Julia Hu is the founder and CEO of Lark, a mobile and wireless technology platform. In 2010, she had a great idea for a wristband alarm clock that connects to your phone and vibrates, noiselessly waking you up without disturbing the person sleeping beside you. Almost immediately afterward hatching this idea, she secured a meeting with one of San Francisco’s top venture capital firms.
Because she didn’t have a prototype of the product in time for her big meeting, Julia created demos of her product. Unfortunately, in the meeting, all the demos failed to work correctly. This flub costed her and she didn’t get any money from the firm. Julia said of the experience, “It was the most traumatic VC meeting I’ve ever had. Yet, in a way I was glad that was my first meeting because I’d hit rock bottom, so there was nowhere to go but up.”
Here you can see that Julia does a great job reframing her failure into a lesson learned. She was a bird flying into a window that rebounded and was ready to try again.
So she got working prototypes made and ventured out to raise money once again. After such a rough start, it no doubt took guts to get back out there.

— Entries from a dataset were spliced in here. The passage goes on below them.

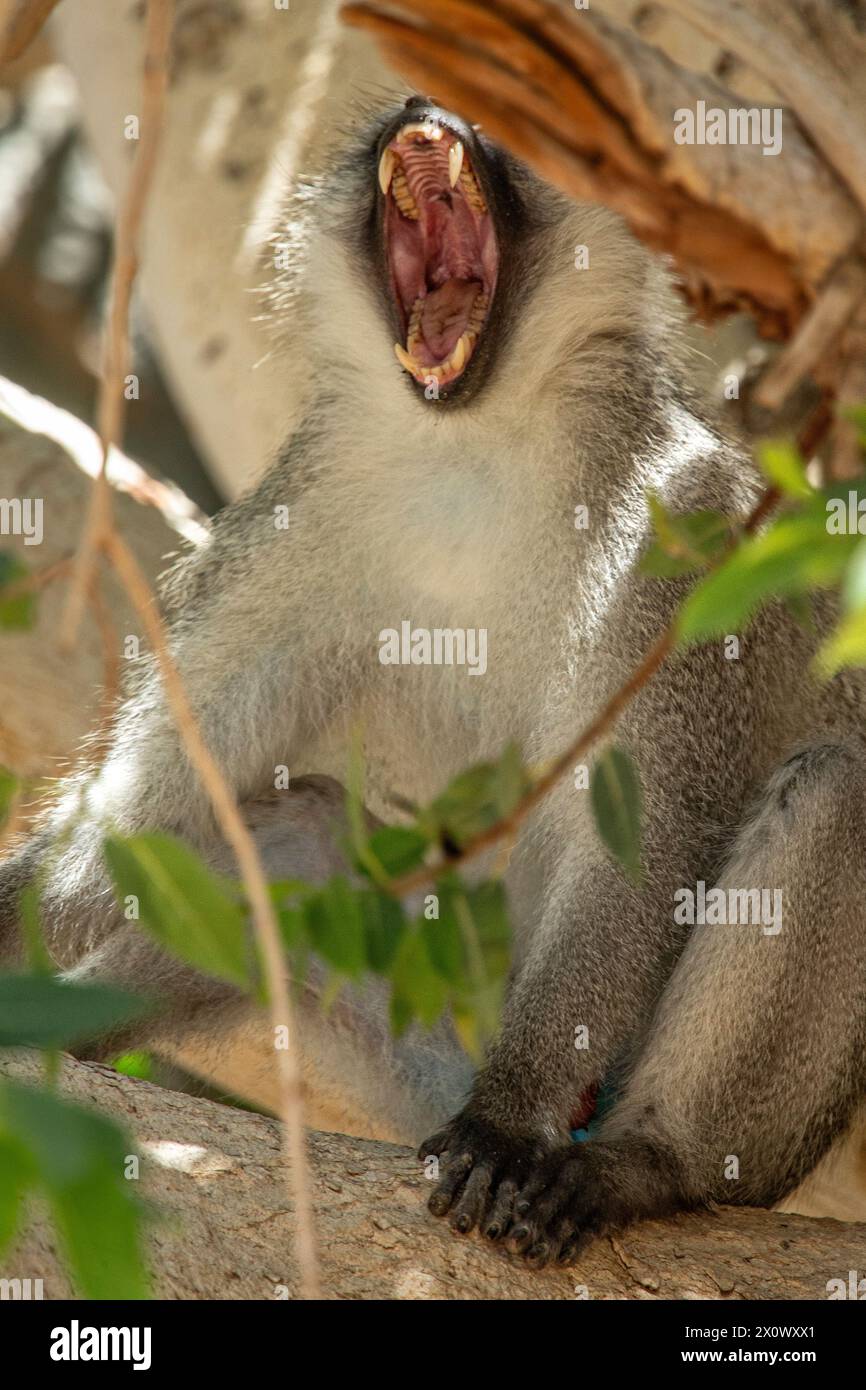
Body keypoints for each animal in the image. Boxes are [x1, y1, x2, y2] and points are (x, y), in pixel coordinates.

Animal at [2, 95, 866, 1268]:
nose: (424, 112)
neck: (476, 442)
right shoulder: (304, 508)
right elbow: (167, 795)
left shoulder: (677, 529)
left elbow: (646, 832)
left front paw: (505, 1125)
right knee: (295, 834)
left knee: (838, 797)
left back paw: (641, 1161)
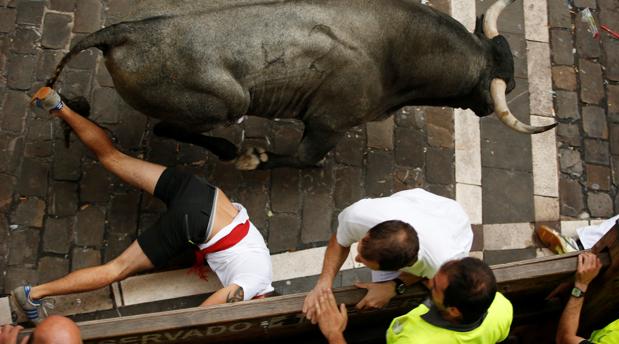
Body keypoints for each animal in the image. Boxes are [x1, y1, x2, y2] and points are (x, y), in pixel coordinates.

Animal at [46, 0, 556, 170]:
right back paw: (230, 151)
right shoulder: (328, 123)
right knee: (168, 129)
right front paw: (254, 159)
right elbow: (304, 160)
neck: (396, 48)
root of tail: (121, 31)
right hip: (227, 104)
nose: (512, 86)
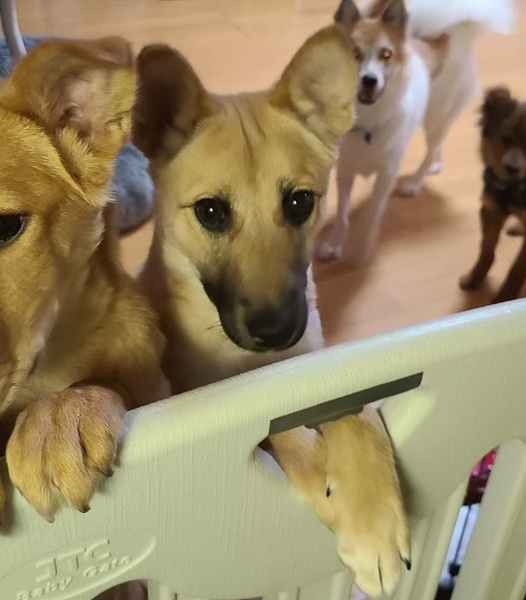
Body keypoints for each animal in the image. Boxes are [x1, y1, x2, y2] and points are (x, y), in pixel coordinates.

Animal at [133, 25, 410, 597]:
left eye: (301, 202)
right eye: (211, 212)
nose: (279, 332)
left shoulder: (321, 366)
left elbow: (358, 409)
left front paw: (373, 518)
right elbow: (280, 428)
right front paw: (325, 482)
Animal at [317, 0, 514, 263]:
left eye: (386, 54)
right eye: (354, 54)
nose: (369, 80)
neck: (369, 117)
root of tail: (455, 36)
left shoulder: (386, 175)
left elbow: (373, 213)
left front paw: (365, 249)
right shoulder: (345, 171)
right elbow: (342, 214)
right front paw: (334, 245)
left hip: (435, 118)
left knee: (431, 149)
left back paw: (415, 182)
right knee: (437, 146)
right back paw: (436, 164)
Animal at [460, 87, 526, 303]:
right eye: (505, 139)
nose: (511, 167)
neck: (513, 188)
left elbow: (516, 270)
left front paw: (504, 298)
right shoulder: (491, 210)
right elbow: (486, 250)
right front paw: (474, 278)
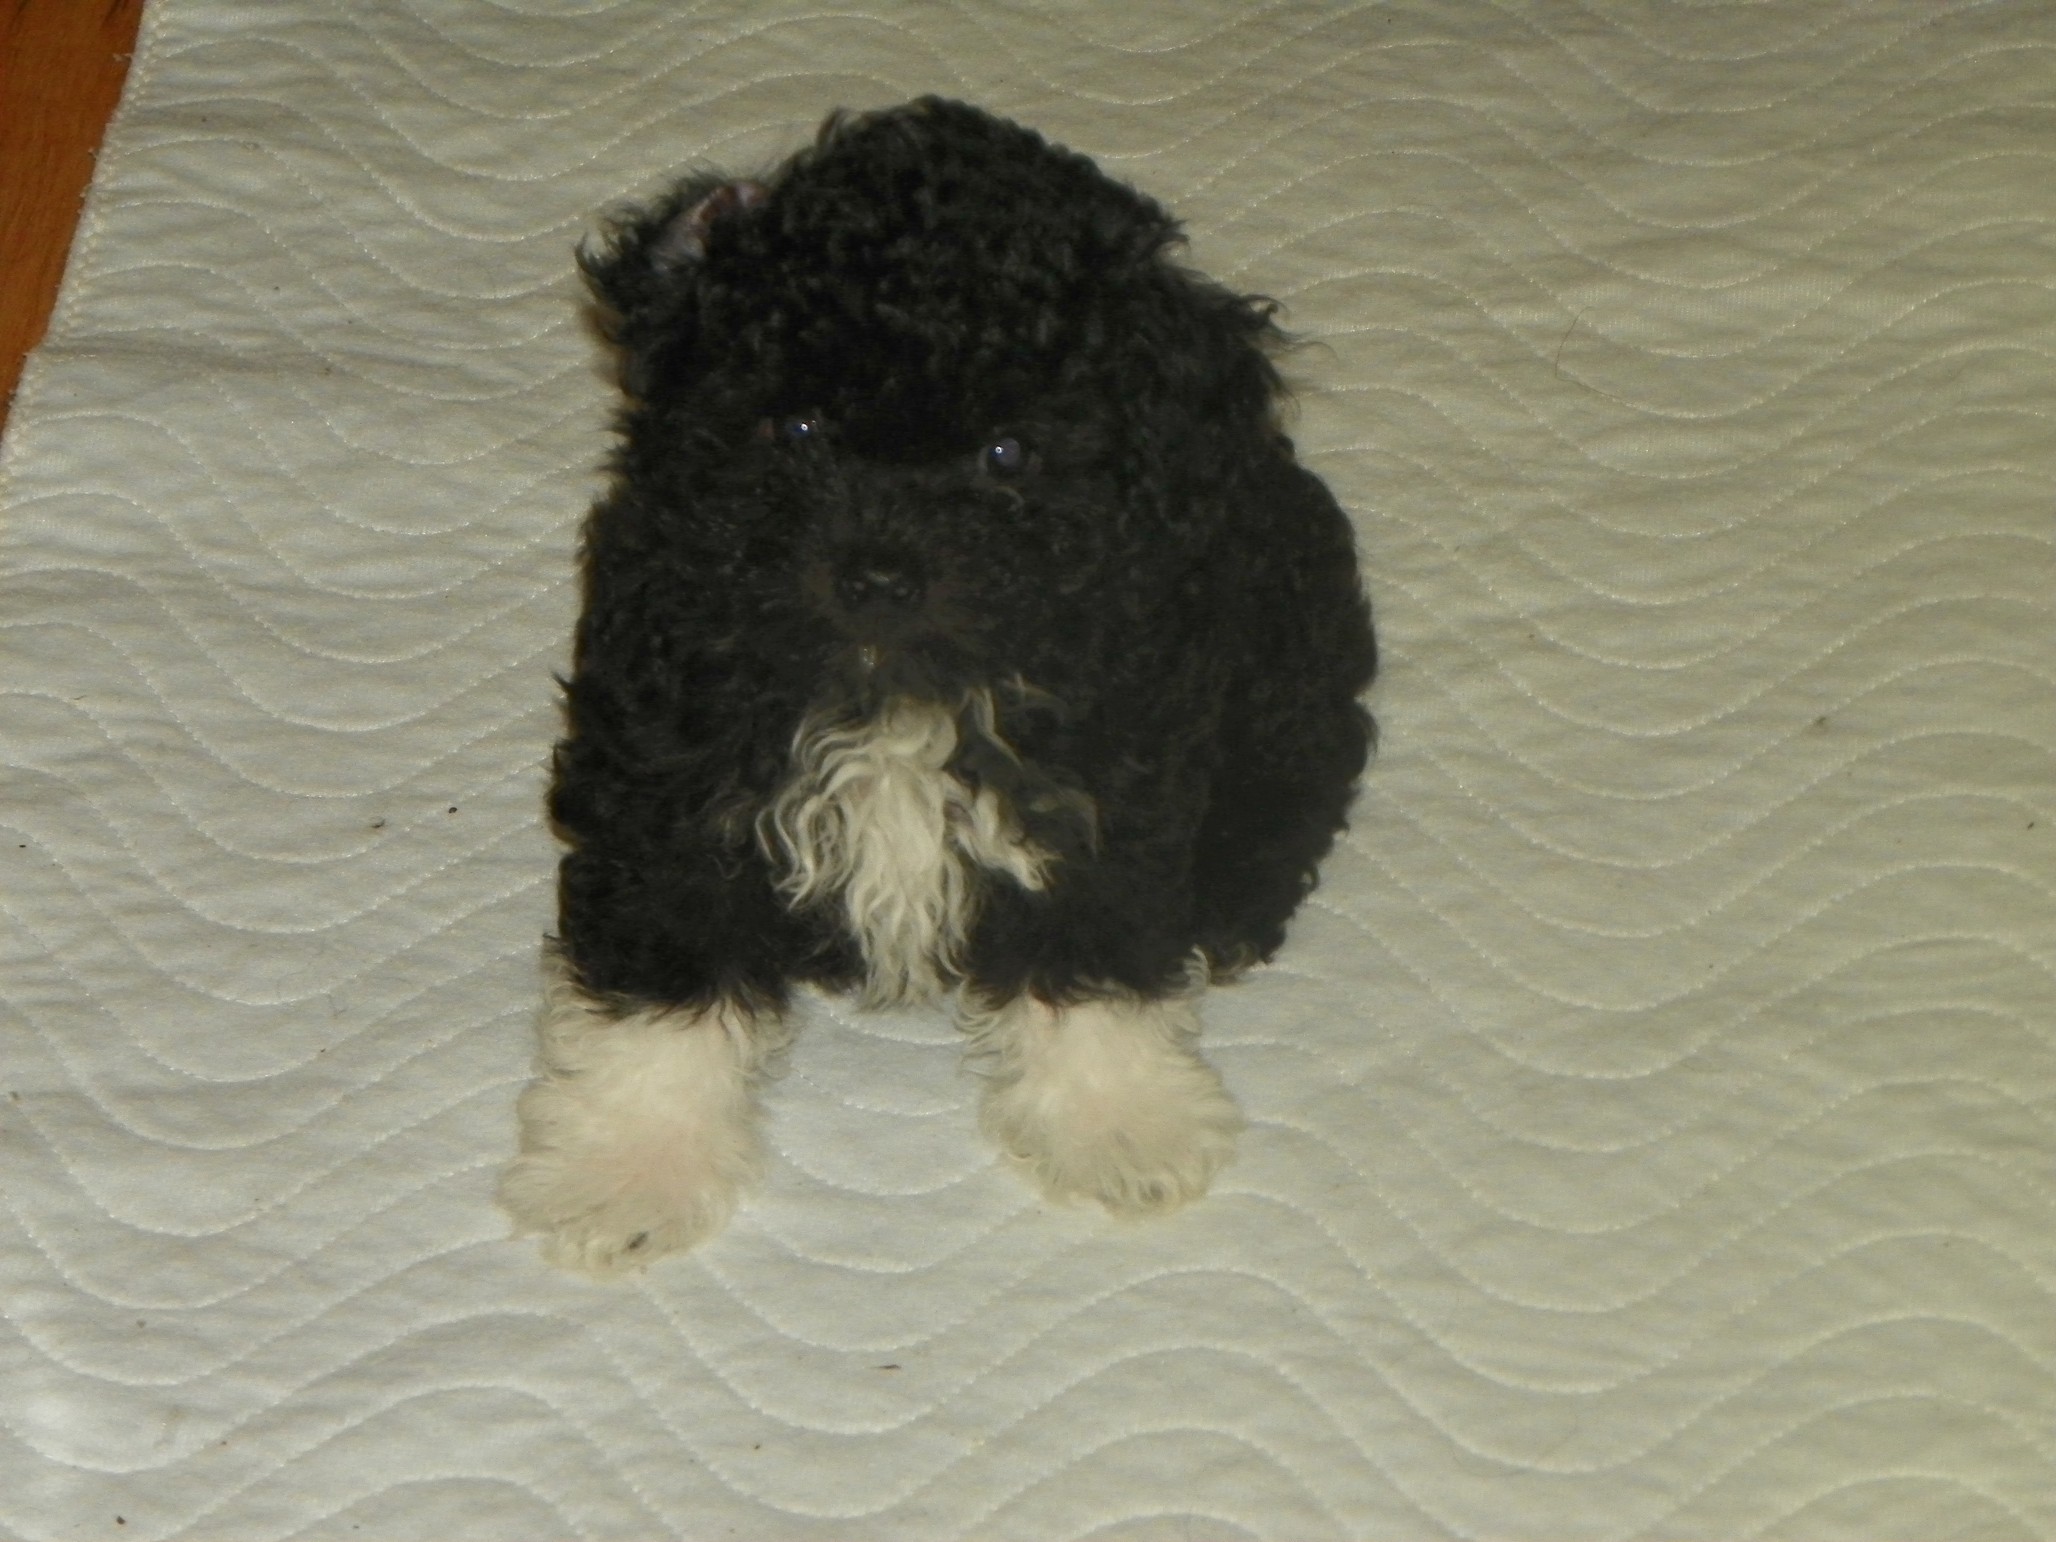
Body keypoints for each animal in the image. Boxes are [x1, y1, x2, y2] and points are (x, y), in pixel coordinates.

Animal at [500, 99, 1376, 1275]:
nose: (878, 572)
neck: (898, 683)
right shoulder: (668, 773)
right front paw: (627, 1168)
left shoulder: (1100, 776)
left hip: (1290, 650)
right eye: (797, 429)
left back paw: (1234, 903)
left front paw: (1119, 1124)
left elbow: (1093, 952)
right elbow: (660, 974)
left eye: (1006, 454)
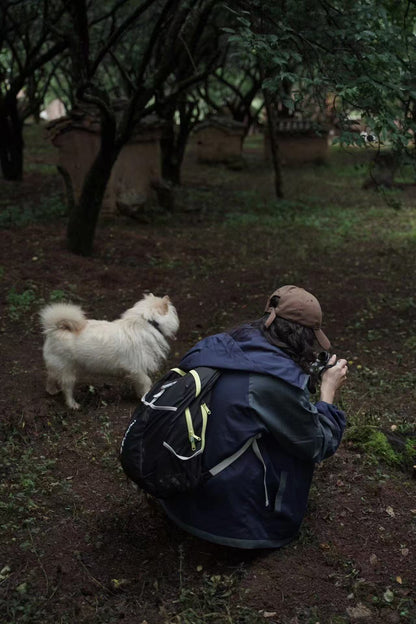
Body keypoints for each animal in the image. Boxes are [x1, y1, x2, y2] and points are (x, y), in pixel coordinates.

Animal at [39, 294, 180, 410]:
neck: (148, 323)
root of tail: (56, 328)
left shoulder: (136, 371)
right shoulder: (136, 369)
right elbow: (146, 382)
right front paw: (145, 396)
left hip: (60, 366)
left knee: (51, 377)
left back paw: (51, 390)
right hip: (67, 371)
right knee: (66, 388)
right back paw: (72, 404)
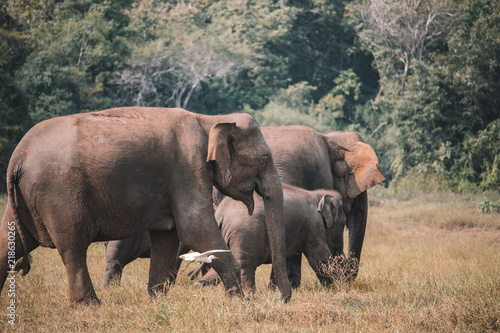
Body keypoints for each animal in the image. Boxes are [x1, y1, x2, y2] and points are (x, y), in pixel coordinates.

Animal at [0, 107, 292, 304]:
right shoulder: (189, 168)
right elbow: (195, 229)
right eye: (264, 160)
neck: (209, 119)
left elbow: (168, 235)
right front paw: (241, 303)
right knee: (73, 246)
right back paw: (90, 306)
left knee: (11, 241)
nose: (282, 299)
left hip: (27, 198)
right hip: (59, 193)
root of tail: (17, 157)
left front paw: (157, 300)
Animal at [193, 183, 346, 292]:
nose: (347, 282)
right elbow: (319, 258)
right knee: (244, 265)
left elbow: (287, 259)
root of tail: (221, 214)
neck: (318, 194)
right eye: (343, 223)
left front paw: (274, 291)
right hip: (245, 233)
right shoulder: (313, 227)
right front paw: (336, 288)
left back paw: (200, 285)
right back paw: (249, 294)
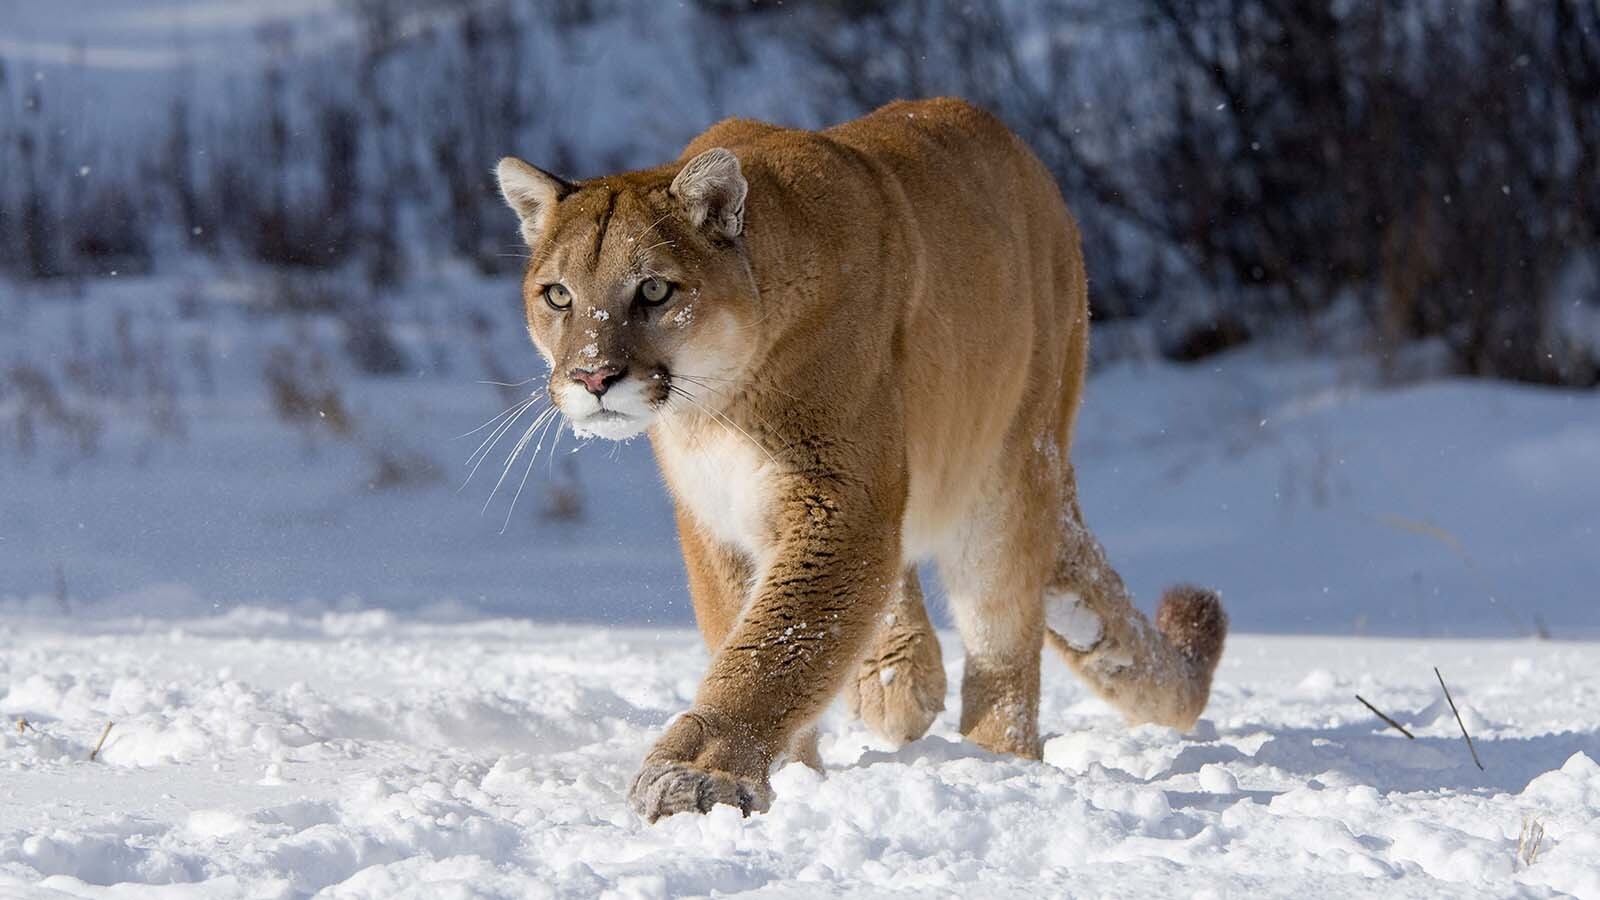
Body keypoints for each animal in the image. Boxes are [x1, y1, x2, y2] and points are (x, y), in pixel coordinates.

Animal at [494, 97, 1227, 822]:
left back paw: (996, 763)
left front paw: (697, 773)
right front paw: (790, 771)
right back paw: (899, 679)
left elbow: (776, 643)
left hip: (1007, 477)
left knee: (1003, 646)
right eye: (558, 294)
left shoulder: (837, 496)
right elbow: (749, 624)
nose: (592, 376)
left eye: (653, 290)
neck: (718, 407)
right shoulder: (719, 518)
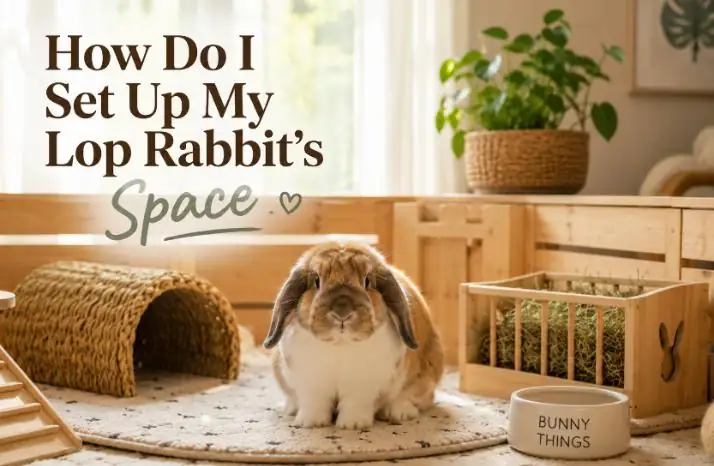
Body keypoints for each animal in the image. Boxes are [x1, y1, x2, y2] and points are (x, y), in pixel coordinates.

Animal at [263, 241, 445, 430]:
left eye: (367, 281)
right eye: (316, 281)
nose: (342, 311)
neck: (341, 344)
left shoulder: (362, 389)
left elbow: (354, 405)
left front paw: (352, 425)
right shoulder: (311, 386)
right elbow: (314, 404)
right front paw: (310, 423)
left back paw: (399, 412)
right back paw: (290, 408)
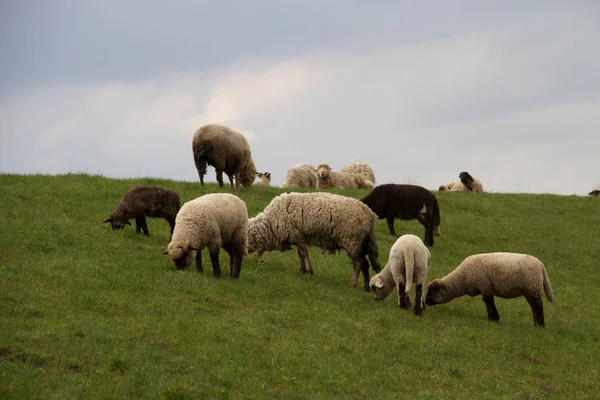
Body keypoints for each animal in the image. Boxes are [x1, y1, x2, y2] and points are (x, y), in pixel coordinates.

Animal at [247, 191, 380, 290]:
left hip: (351, 241)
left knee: (359, 263)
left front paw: (308, 271)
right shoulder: (297, 237)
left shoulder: (297, 235)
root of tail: (370, 214)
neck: (270, 225)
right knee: (365, 264)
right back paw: (366, 286)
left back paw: (353, 284)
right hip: (361, 242)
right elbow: (300, 254)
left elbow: (303, 253)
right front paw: (302, 271)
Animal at [424, 253, 556, 328]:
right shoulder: (484, 286)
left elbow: (488, 302)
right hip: (531, 289)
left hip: (531, 286)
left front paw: (493, 319)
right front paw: (493, 319)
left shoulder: (485, 285)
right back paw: (536, 324)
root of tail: (541, 266)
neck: (462, 278)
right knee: (534, 306)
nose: (425, 302)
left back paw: (540, 326)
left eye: (431, 291)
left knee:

Even though Julia had rallied, the meetings were still going poorly for her. She heard a lot of criticism and a lot of the word “no.” Despite the naysayers, Julia believed in herself and her product and instead of giving up, she studied what was going wrong.
In the same way that coaches study film of their games, Julia analyzed what happened after every unsuccessful pitch. She discovered, “Whenever something went wrong, whether it was a question I didn’t answer to the best of my ability or a harsh comment, instead of bouncing back and relishing the debate, I’d start feeling bad about myself and would downward spiral. I felt like Alice in Wonderland, getting smaller and smaller.”
This introspection was a big light bulb going off and helped her understand why she was experiencing repeated failure. Julia left nothing to chance and began working with an executive coach to help her build emotional resilience, hold her ground and maintain her confidence during future confrontations with VCs and naysayers.
And wouldn’t you know, Julia ended up raising $11 million for her company.
What we learned from Julia’s story:
1. We all have blind spots
People tend to make the same errors over and over without being aware of it. Understanding where your blind spots are is a great first step in preventing them. To identify your problem areas, you’ve got to separate yourself a bit from the task at hand. Stay objective, act like a detective. If this is too difficult to do on your own, recruit friends, family and colleagues to provide you with honest feedback.
2. Be open to getting help
After figuring out her weaknesses, Julia asked for help. Most people would have taken that information and tried to “just do better.” But relying on willpower or trying harder doesn’t always work (any past dieting attempts come to mind?). There’s no way we can do everything ourselves. So, just as you might hire a personal trainer to help you get fit, consider getting help from a career coach or as in Julia’s case, an executive coach, to help you get to that next level.
What are your blind spots and how have you tried to overcome them?